Hey!! Thanks a lot for all
Thanks a lot for all the suggestions and ideas :-)! I didnt know that Mac had an 8 processor system in the market!
And Srinath :-)! That was quite a clear set of suggestions I would say :-)! That would make Graeme's idea of a 4 CPU Opteron motherboard quite interesting! (Though that motherboard costs >1200$ !)
I was looking at the AMD website, and they have an Opteron Quad Core slated for release sometime around this month I think.... They are putting in 3 caches on the die.... L1 (64KB) directly on each core, L2 (512KB) one for each core, and an L3 (1024KB) which is common to all four cores, but with special load balancing and data routing stuff.
They have mentioned that it is some "direct connectivity" concept, with a Memory and IO controller embedded on the die, which makes things much more efficient and faster.

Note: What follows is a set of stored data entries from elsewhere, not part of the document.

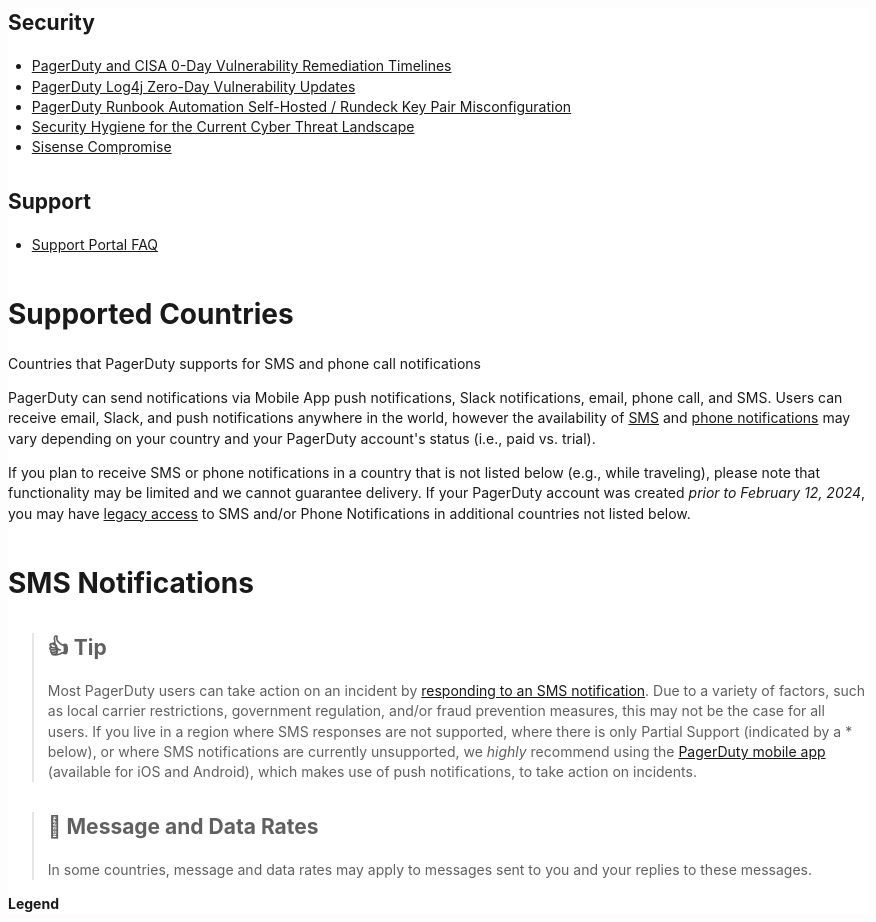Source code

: Security
--------

* [PagerDuty and CISA 0-Day Vulnerability Remediation Timelines](/main/docs/pagerduty-and-cisa-0-day-vulnerability-remediation-timelines)
* [PagerDuty Log4j Zero-Day Vulnerability Updates](/main/docs/pagerduty-log4j-zero-day-vulnerability)
* [PagerDuty Runbook Automation Self-Hosted / Rundeck Key Pair Misconfiguration](/main/docs/pagerduty-rundeck-automation-self-hosted-key-pair-misconfiguration)
* [Security Hygiene for the Current Cyber Threat Landscape](/main/docs/security-hygiene-for-the-current-cyber-threat-landscape)
* [Sisense Compromise](/main/docs/sisense-compromise)

Support
-------

* [Support Portal FAQ](/main/docs/support-portal-faq)

Supported Countries
===================

Countries that PagerDuty supports for SMS and phone call notifications

PagerDuty can send notifications via Mobile App push notifications, Slack notifications, email, phone call, and SMS. Users can receive email, Slack, and push notifications anywhere in the world, however the availability of [SMS](#sms-notifications) and [phone notifications](#phone-notifications) may vary depending on your country and your PagerDuty account's status (i.e., paid vs. trial).

If you plan to receive SMS or phone notifications in a country that is not listed below (e.g., while traveling), please note that functionality may be limited and we cannot guarantee delivery. If your PagerDuty account was created *prior to February 12, 2024*, you may have [legacy access](/main/docs/supported-countries-legacy) to SMS and/or Phone Notifications in additional countries not listed below.

SMS Notifications
=================

> 👍 Tip
> -----
> 
> Most PagerDuty users can take action on an incident by [responding to an SMS notification](/main/docs/notifications#respond-to-an-sms-notification). Due to a variety of factors, such as local carrier restrictions, government regulation, and/or fraud prevention measures, this may not be the case for all users. If you live in a region where SMS responses are not supported, where there is only Partial Support (indicated by a \* below), or where SMS notifications are currently unsupported, we *highly* recommend using the [PagerDuty mobile app](/main/docs/mobile-app) (available for iOS and Android), which makes use of push notifications, to take action on incidents.

> 📘 Message and Data Rates
> ------------------------
> 
> In some countries, message and data rates may apply to messages sent to you and your replies to these messages.

**Legend**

Any one has any details regarding these processors? From the looks of it it sounds very interesting.
Have a nice week ahead!
I fount this test, which I rea
I fount this test, which I read when looking for workstations.
We bought Intel based ones, and we are quite happy with them.
In general, pay attention to hyper-integrated systems, like 8 cores on a board or similar, mainly because they're newer (less tested), more prone to thermal issues and more vulnerable (if you have an issue, you stop working). This is not true on a conventional parallel system, where you can easily exclude a node ;-)
Plus, the increase in performance for higly demanding applications like CFD is rarely tested and the price might not be worth of.
I found a test using FLUENT on both Intel and AMD here:
The interesting thing about th
The interesting thing about the 8 proc Mac box is the amount of memory it can accomodate, up to 32 GB.
hi, the above link is from
the above link is from intel - i guess looking at the homepage of amd will show the opposite...
www.spec.org gives maybe a more realistic overwiew.
the only argument for buying intel is the price not the performance.
Hi all, My experience with
My experience with OpenFOAM on a cluster of 16 boards with 2 2core Opteron on each blade (i.e. 4 cores/blade), connect by GB-Ethernet, tells me that OpenFoam scales very well up to 4 processes RUNNING ON THE SAME BLADE, but performance is lousy if processes are running on different blades. Obviously, network connection seems to be much more important than performance of the single cores.
Now trying to get gamma running, but dont know yet...
To Kuan: As far as I can t
As far as I can tell, the "8-processor Apple box" you mention is really a dual quad-core Xeon system. I'd expect CFD to be fairly heavy on the bus usage, so packing more and more cores on the one CPU is likely to lead to limited performance improvements.
Since you seem interested in more up-to-date hardware than the quad dual-core system I mentioned, and I agree that that mobo is expensive, you might look at:
The Tyan Thunder n3600QE (S4980) is a quad Opteron board using the 1207-pin socket, and it's claimed to be quad-core ready, though as I mentioned above, I doubt the increase in performance for CFD by going to quad cores would justify the cost. (I may be mistaken.)
You might wait for the quad-cores to come out in the hope of getting a price reduction on the dual-cores, then populate one of these with the (presumably cheaper) dual-core Opterons.
You'd want at least a 1kW power supply, and I think that board is a bit larger than your average ATX, so make sure it'll fit into the case. Maybe have the system built for you by someone reliable.